How to hire an effective Patient Experience (PX) Officer

So, two nights ago, a pretty aggressive rain storm—the local weather people call it an ‘event’—was blowing through my little town.  My neighbor was traveling, and I noticed that the door on his deck was wide open.  I mentioned the open door to my wife and she suggested we might want to call the police.

She suggested we should walk over and see if the Taliban had taken over his house.  Being supportive, she offered to walk over with me.  Just before I popped my head into his family room, I looked over my shoulder only to discover only to discover that her definition of ‘we’ was very similar to a former president explain that “it depends on what your definition of ‘is’ is.”

She was not over my shoulder.  In fact, she was not within a hundred feet of my shoulder.  She had decided to hang back. Perhaps she was thinking that she would be closer to the phone in case she needed to call 911 if she saw my bullet-riddled body convulsing on the rain-soaked deck.

This type of thinking is probably why I am also the go-to-guy in my family for all things that have six or more legs.  Get Dad to do it—he’s expendable. 

So, enough about why I am the poster child for our local therapist.

A lot of people are thinking it would be cool to be on the reality show “Real Housewives of 7-Eleven.”

A lot of hospitals are considering hiring a patient experience (PX) officer.

So, if your hospital is among those considering hiring a PX, what should you be looking for?  If all you want is someone to manage/monitor HCAHPS, you know more about what skills that person should have than I.  I call that role a ‘px’—lower case officer.

However, if you happen to believe that patient experience begins before someone is admitted and lasts well after discharge then read on.  If you happen to think patient experience is not just limited to inpatients, but also includes outpatients, discharged patients, former patients, people with labs and therapy, and prospective patients then read on.

If you are still playing along, my contention is that when it comes to hiring a ‘PX’—upper case, and knowing what to do with a PX, pay more attention to the person’s knowledge of the ‘X’ and less to their knowledge of the ‘P’.  After all, the hospital is chocked-full of people that understand the P-side, the clinical-side.

What most hospitals need is someone who can help them with visioning a remarkable experience for every person every time on every device, not someone who can squeeze out the last decibel of noise on the floors.

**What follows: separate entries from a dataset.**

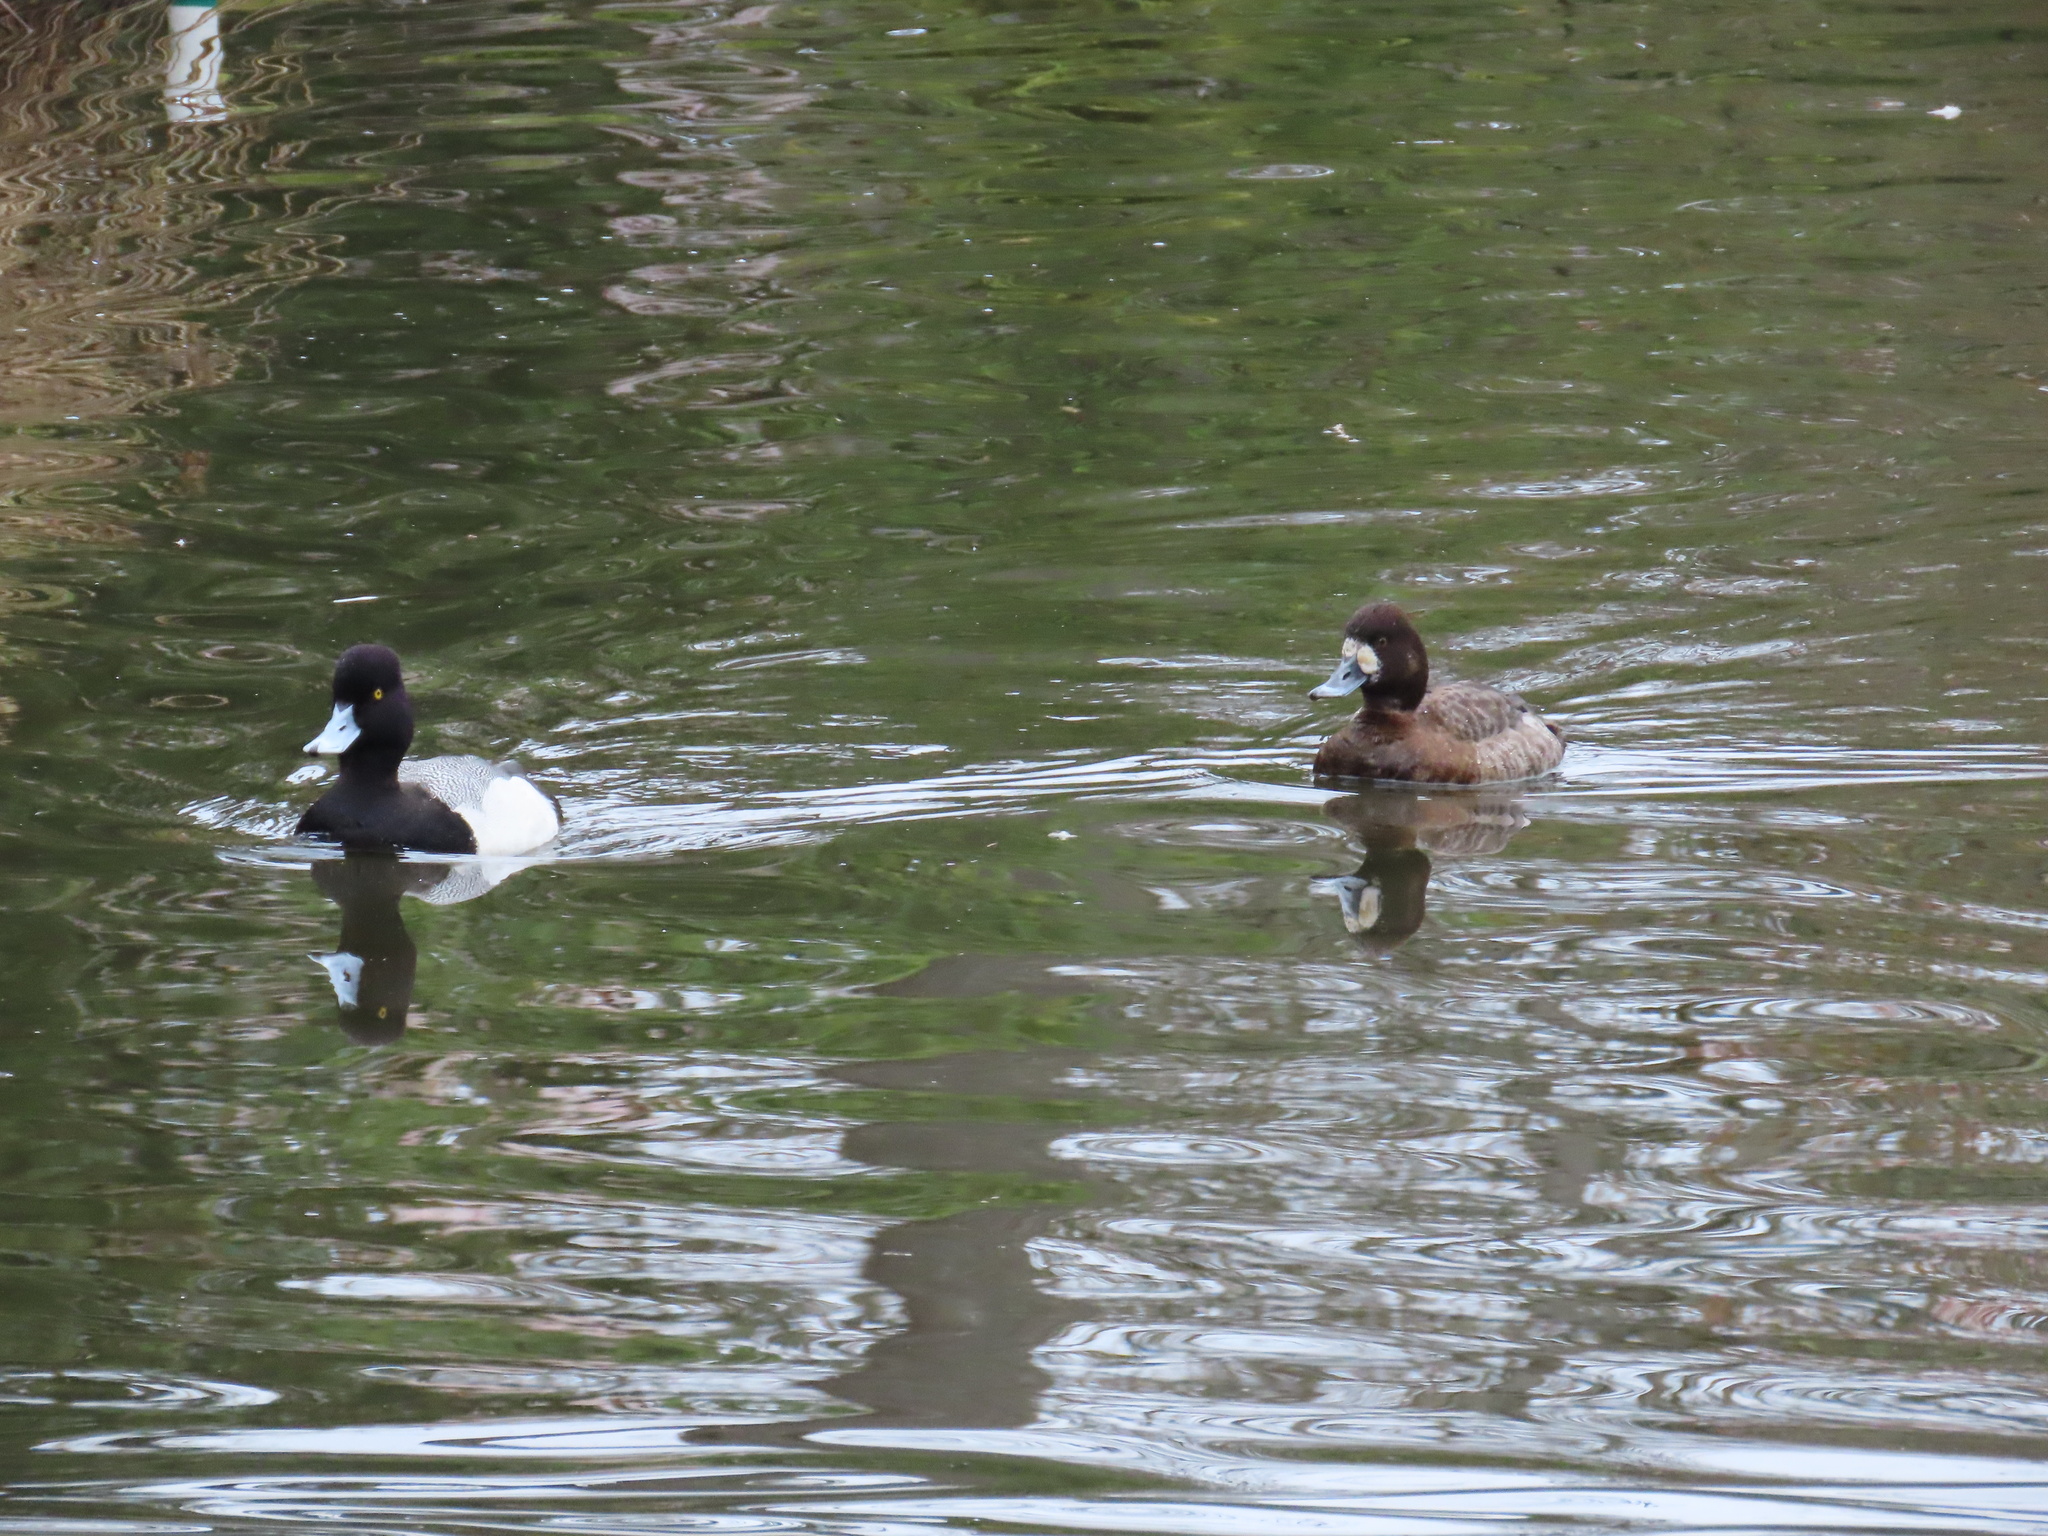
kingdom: Animalia
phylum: Chordata
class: Aves
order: Anseriformes
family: Anatidae
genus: Aythya
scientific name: Aythya affinis
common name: Lesser scaup
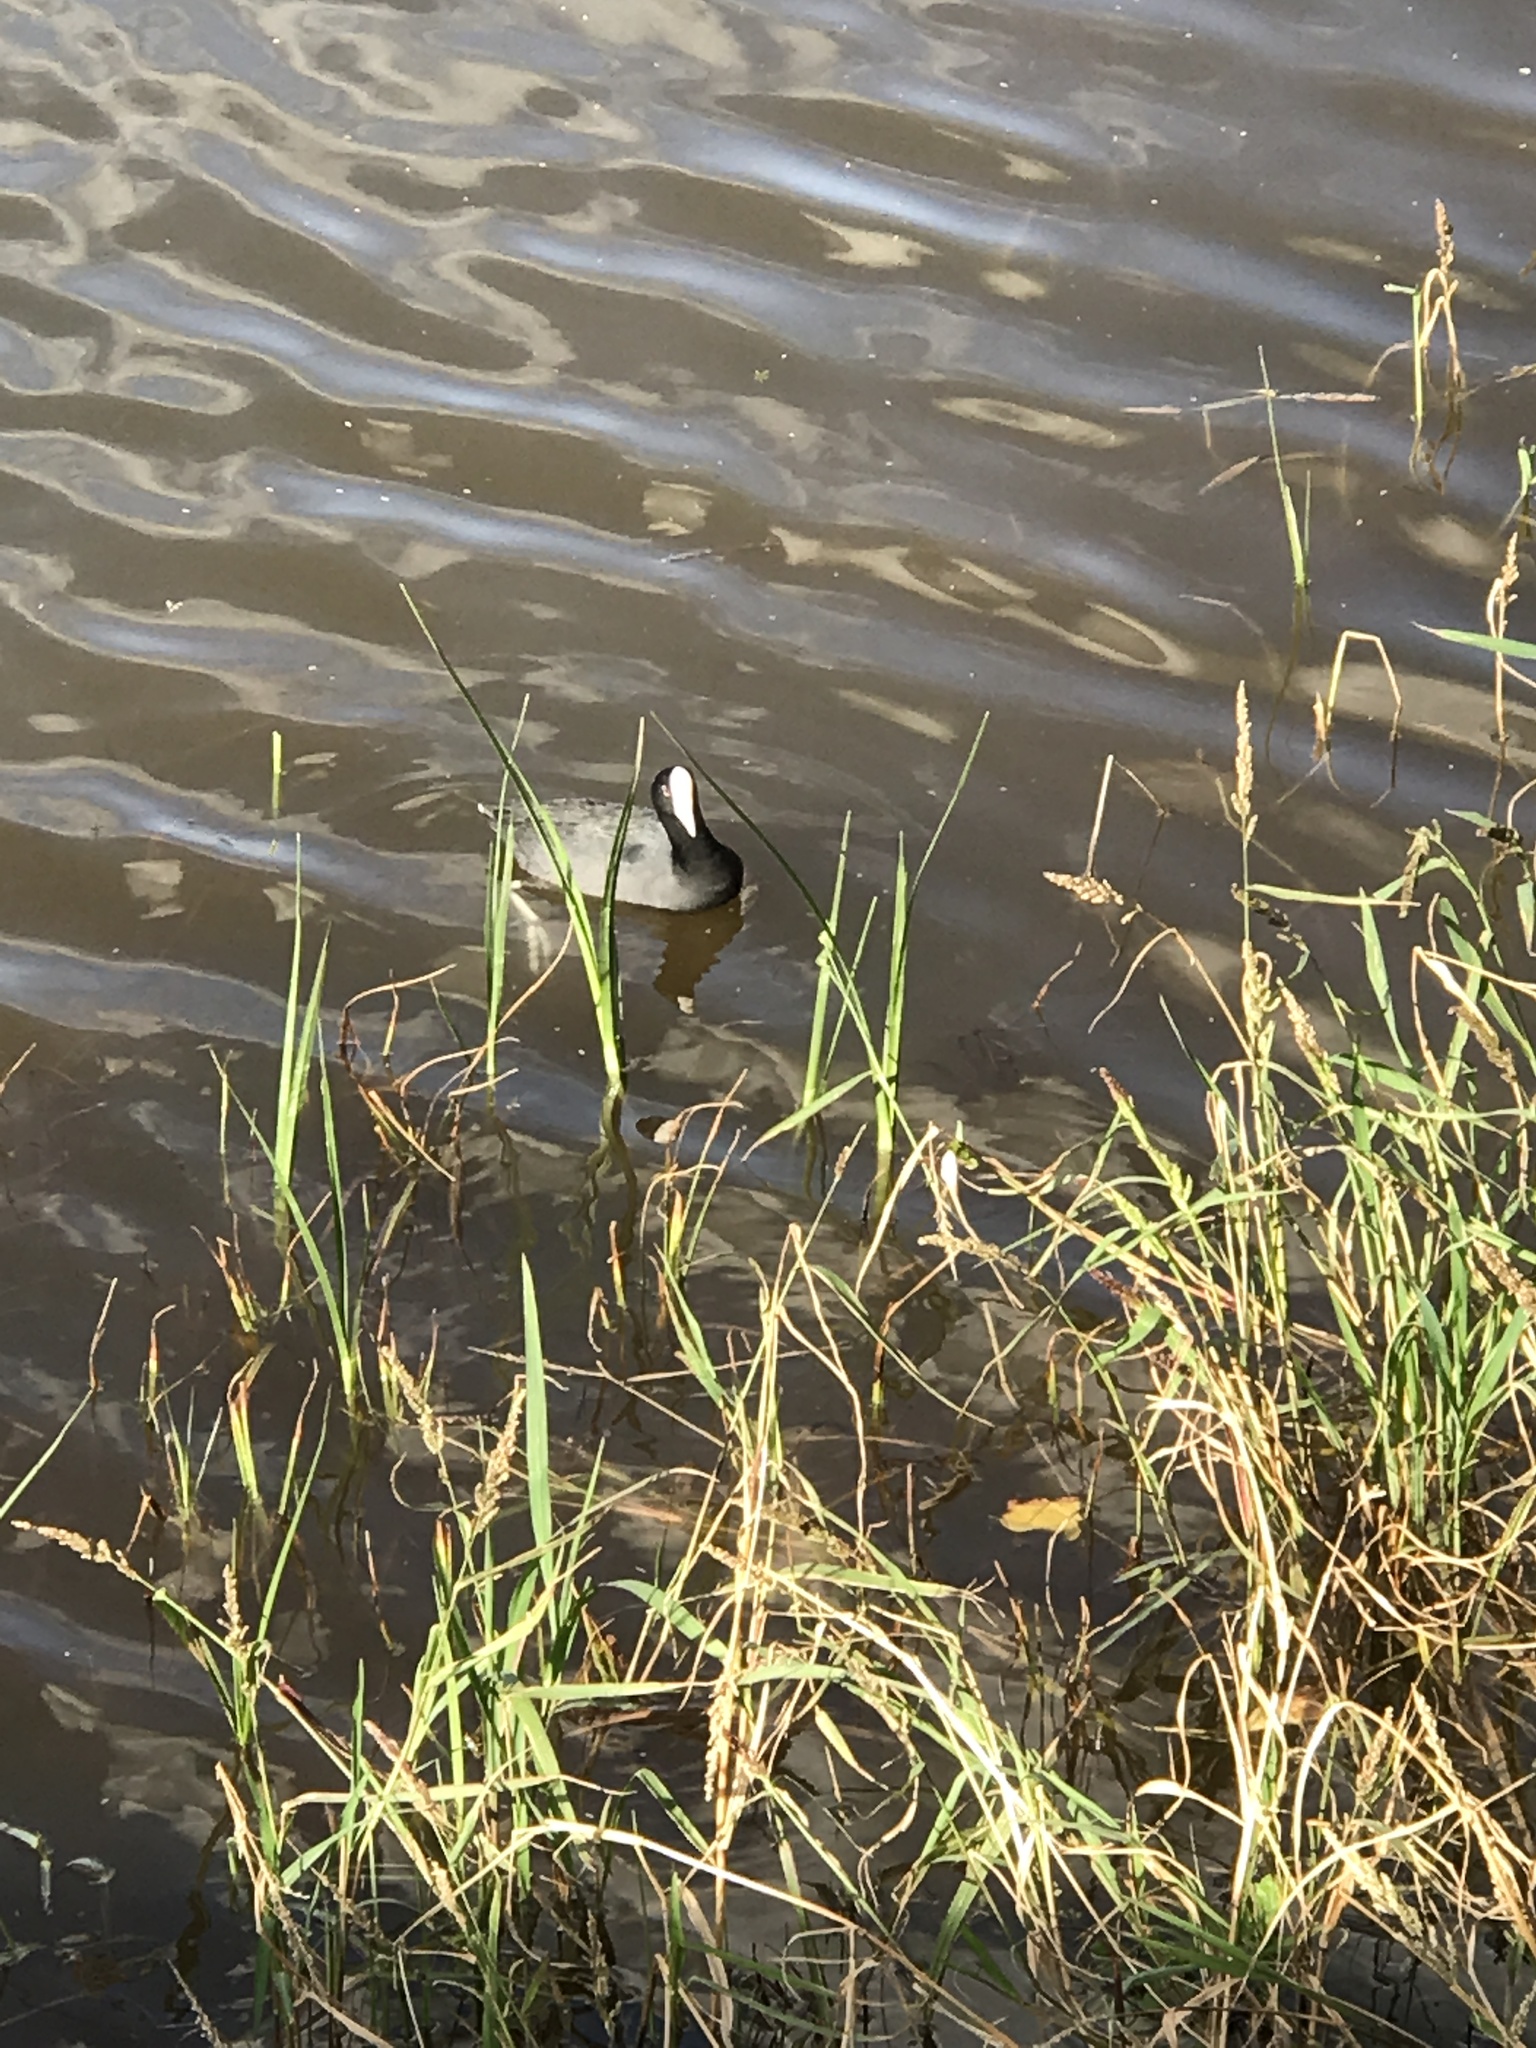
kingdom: Animalia
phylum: Chordata
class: Aves
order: Gruiformes
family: Rallidae
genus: Fulica
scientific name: Fulica alai
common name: Hawaiian coot
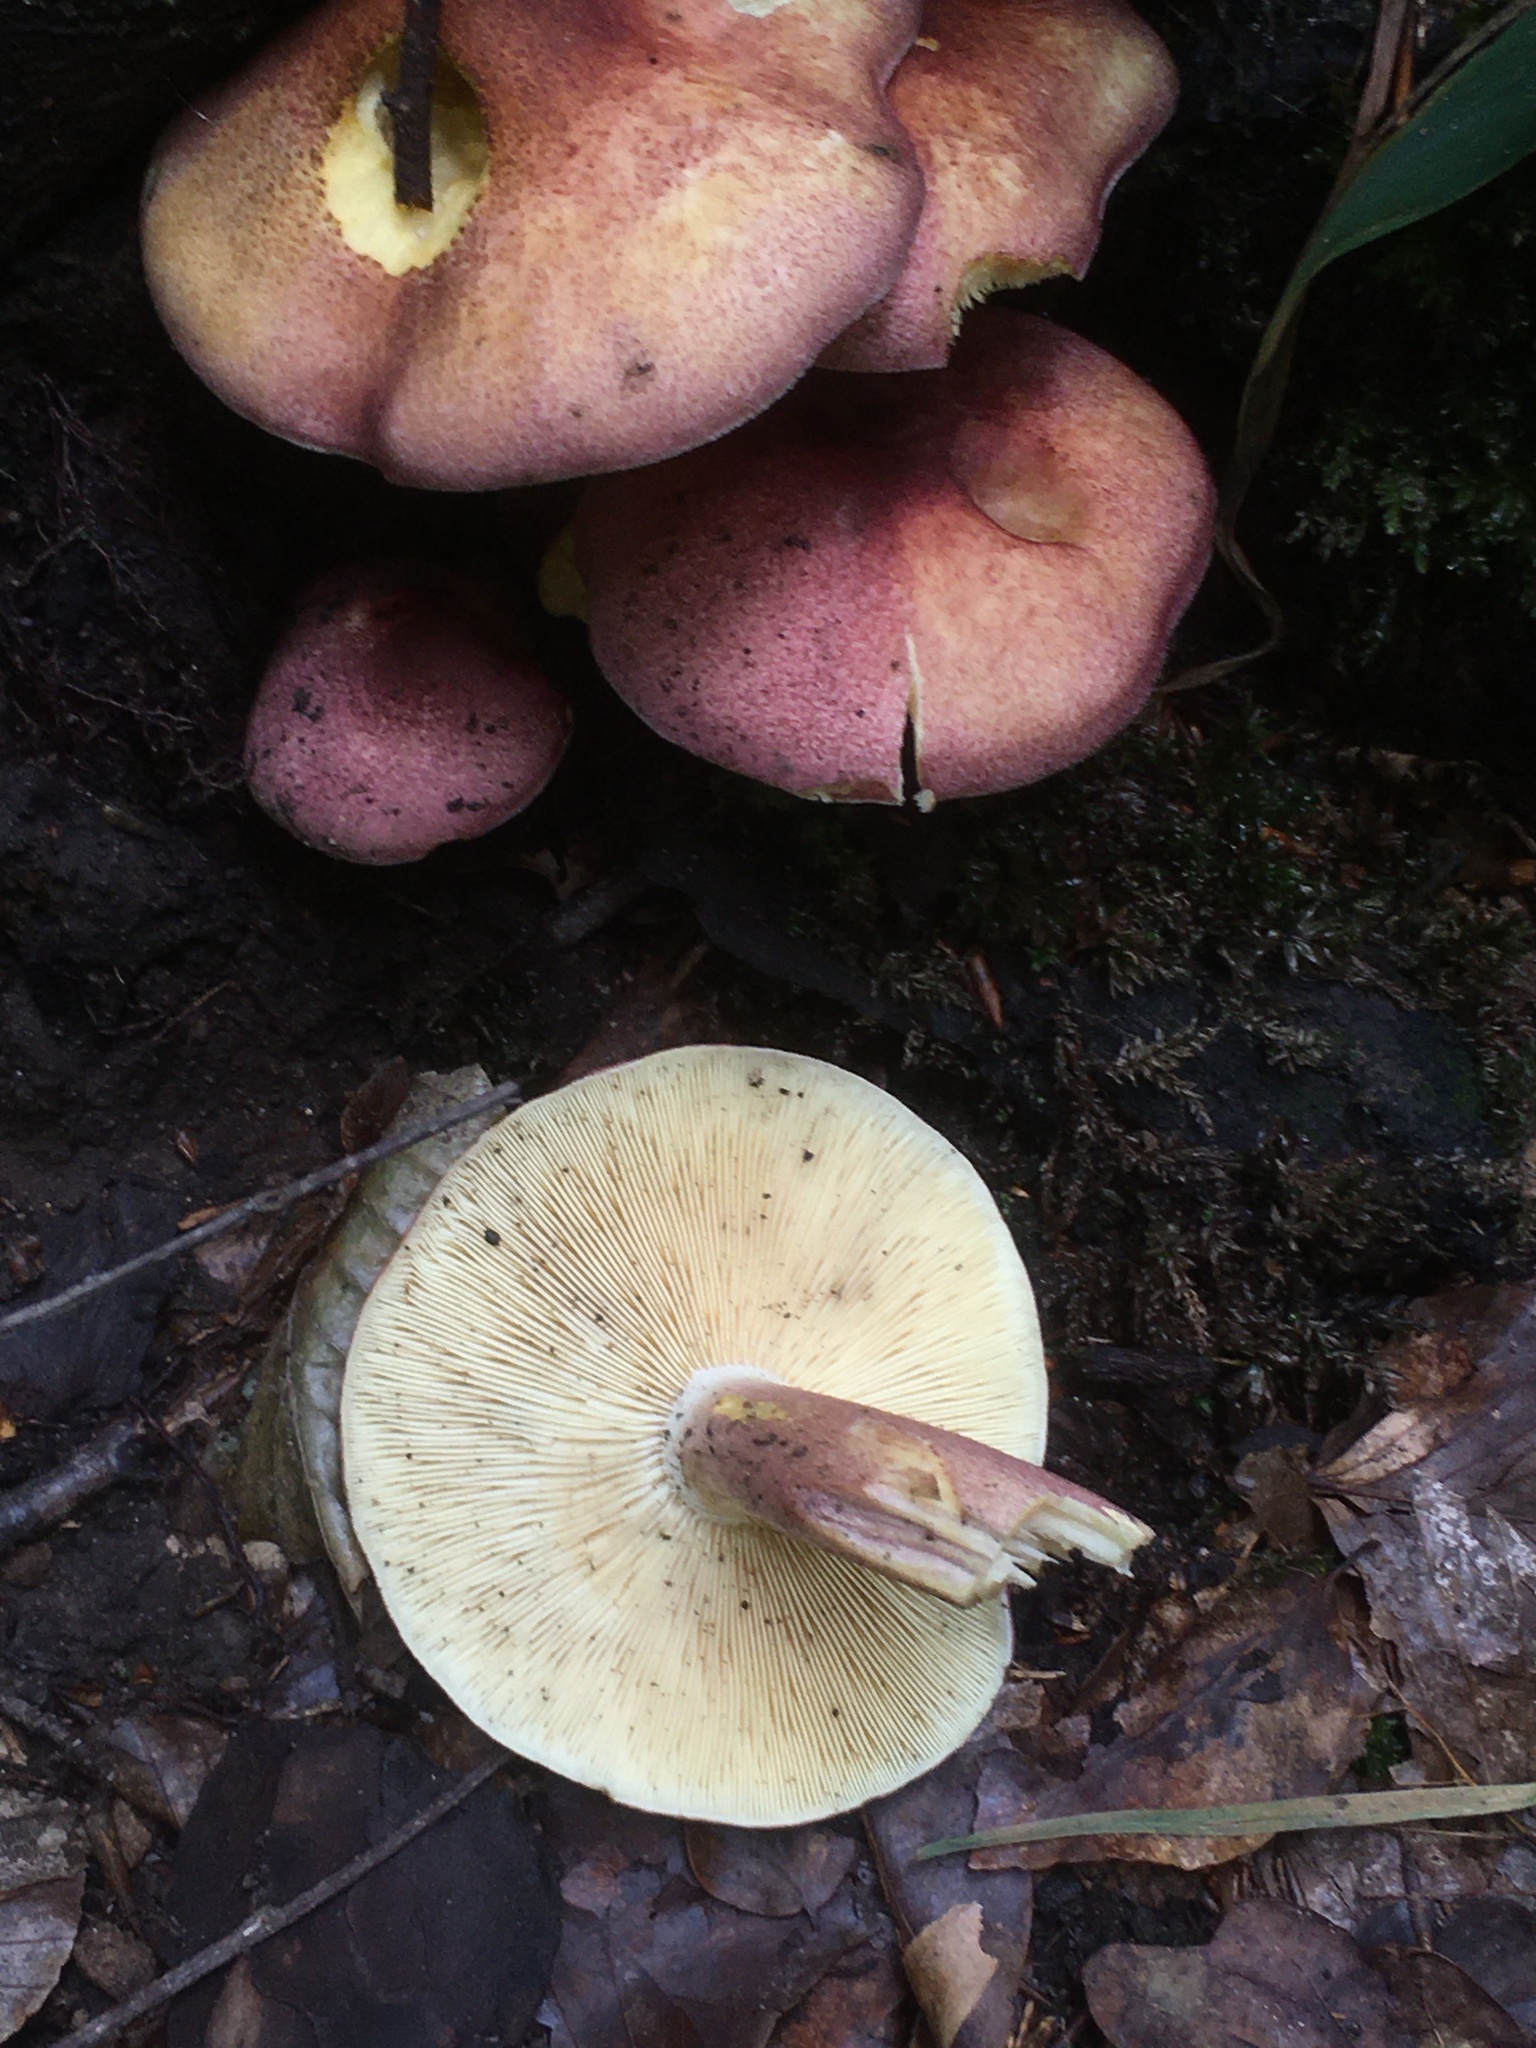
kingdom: Fungi
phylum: Basidiomycota
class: Agaricomycetes
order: Agaricales
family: Tricholomataceae
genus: Tricholomopsis
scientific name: Tricholomopsis rutilans
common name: Plums and custard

Hospitals should look for someone who can ask the right questions, the questions that make everyone else uncomfortable.  Questions like:

  • What if every person could go from and to:

o   I need an appointment

o   I want to schedule an appointment online

o   I want an online appointment for today

  • Can patients pre-admit using their iPad
  • Can patients interact with their physicians online regarding their compliance with discharge orders
  • Can readmissions be reduced by recasting patient experience
  • Can patient experience play an active role in population health management

While that is not an exhaustive list of the types of questions a PX officer ought to be considering, it is a pretty good start.